Braucht es überhaupt noch Kernforschung in der Schweiz, wenn die Energiestrategie 2050 den Neubau von Kernkraftwerken verbieten will? Reicht nicht die Forschung im Ausland?
Das PSI betreibt seit über 50 Jahren nukleare Spitzenforschung. Es gehört zu den weltweit führenden Organisationen im Verständnis von schweren Unfällen und verfügt über einzigartige Versuchsanlagen. Wir haben eines der europaweit wenigen Labors, das noch mit grösseren Mengen an radioaktivem Material, wie z.B. abgebrannten Brennstäben aus den Kernkraftwerken, umgehen kann. Diese nationale Kompetenz muss erhalten bleiben, und zwar vor allem, wenn die Schweizer Kernkraftwerke noch rund 25 Jahre in Betrieb bleiben. Denn in Sachen Sicherheit sollte man sich nicht vom Ausland abhängig machen. Wir müssen die nukleare Aufsicht und die Kernkraftwerke direkt und unkompliziert in Sicherheitsfragen unterstützen können und auch über unsere Forschungsprogramme hochqualifiziertes Personal ausbilden. Wenn wir nicht selber forschen, erodiert der aktuell hohe Stand von Wissenschaft und Technik unweigerlich – und damit die Sicherheit der Anlagen.

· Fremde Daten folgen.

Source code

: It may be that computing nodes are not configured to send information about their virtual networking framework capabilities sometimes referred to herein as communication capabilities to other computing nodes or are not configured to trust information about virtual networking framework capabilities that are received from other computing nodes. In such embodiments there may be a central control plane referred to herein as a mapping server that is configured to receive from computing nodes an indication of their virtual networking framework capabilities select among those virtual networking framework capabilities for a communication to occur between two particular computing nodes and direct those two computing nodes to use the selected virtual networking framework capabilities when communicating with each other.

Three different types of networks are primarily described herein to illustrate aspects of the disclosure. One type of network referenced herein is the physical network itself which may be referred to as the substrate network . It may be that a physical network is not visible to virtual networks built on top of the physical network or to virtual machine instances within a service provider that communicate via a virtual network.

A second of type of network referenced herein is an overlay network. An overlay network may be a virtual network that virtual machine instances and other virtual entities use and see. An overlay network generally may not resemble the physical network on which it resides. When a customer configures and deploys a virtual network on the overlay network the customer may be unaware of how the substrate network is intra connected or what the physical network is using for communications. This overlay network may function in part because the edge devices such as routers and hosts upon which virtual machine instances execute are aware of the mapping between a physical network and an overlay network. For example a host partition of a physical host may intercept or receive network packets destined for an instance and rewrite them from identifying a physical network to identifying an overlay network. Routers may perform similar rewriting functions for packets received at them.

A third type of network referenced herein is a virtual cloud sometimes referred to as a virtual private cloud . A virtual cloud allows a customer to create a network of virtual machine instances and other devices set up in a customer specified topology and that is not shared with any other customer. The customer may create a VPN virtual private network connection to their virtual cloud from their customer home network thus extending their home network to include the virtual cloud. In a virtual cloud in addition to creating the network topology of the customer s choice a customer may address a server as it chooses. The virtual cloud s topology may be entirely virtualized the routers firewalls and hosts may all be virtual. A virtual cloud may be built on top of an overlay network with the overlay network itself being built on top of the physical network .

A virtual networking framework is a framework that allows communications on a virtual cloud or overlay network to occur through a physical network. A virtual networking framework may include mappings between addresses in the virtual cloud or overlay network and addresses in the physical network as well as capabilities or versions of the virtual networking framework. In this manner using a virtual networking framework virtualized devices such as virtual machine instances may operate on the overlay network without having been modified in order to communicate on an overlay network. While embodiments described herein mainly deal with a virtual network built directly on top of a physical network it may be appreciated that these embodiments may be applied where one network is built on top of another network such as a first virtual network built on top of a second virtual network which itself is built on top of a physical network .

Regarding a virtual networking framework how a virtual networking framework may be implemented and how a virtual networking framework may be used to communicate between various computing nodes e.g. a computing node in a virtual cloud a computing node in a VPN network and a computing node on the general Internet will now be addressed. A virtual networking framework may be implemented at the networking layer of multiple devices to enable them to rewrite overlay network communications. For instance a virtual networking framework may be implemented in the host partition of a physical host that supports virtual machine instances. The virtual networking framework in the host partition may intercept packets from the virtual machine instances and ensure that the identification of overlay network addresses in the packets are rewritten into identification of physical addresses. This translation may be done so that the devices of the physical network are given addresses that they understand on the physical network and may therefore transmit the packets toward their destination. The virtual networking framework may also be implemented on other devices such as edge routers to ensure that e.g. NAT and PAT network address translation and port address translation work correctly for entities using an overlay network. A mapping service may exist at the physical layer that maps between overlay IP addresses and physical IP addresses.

Braucht es die Kernenergie an sich noch? Die Energiezukunft gehört doch den erneuerbaren Energien.
Ich gehe davon aus, dass der weltweite Energiebedarf in den nächsten Jahrzehnten weiterhin massiv ansteigen wird. Die Kernenergie wird in vielen Staaten auch in Zukunft zur Elektrizitätsproduktion genutzt werden. Und auch wir werden in den nächsten Jahrzehnten vermutlich alle Stromversorgungsoptionen brauchen, erneuerbare wie nukleare.
Was motiviert Sie besonders, sich in der Kernenergieforschung zu engagieren?
Ich möchte einen Beitrag leisten zu solchen Reaktortechnologien, die allerhöchsten Ansprüchen an die Sicherheit und Nachhaltigkeit gerecht werden. Die Kernkraftwerke der Zukunft, die ich mir deshalb wünsche, bieten maximale Sicherheit gegen Störfälle und Einwirkungen von aussen und sind kosteneffizienter als fossile Energien, optimalerweise durch einen geschlossenen Brennstoffkreislauf. Das heisst, dass im Vergleich zur heutigen Endlagerung deutlich weniger langlebiger radiotoxischer Abfall entstünde. Solche Anlagen können einen relevanten Beitrag dazu liefern, dass wir endlich damit aufhören können, fossile Kraftstoffe zu verbrennen. Und dies besser heute als morgen.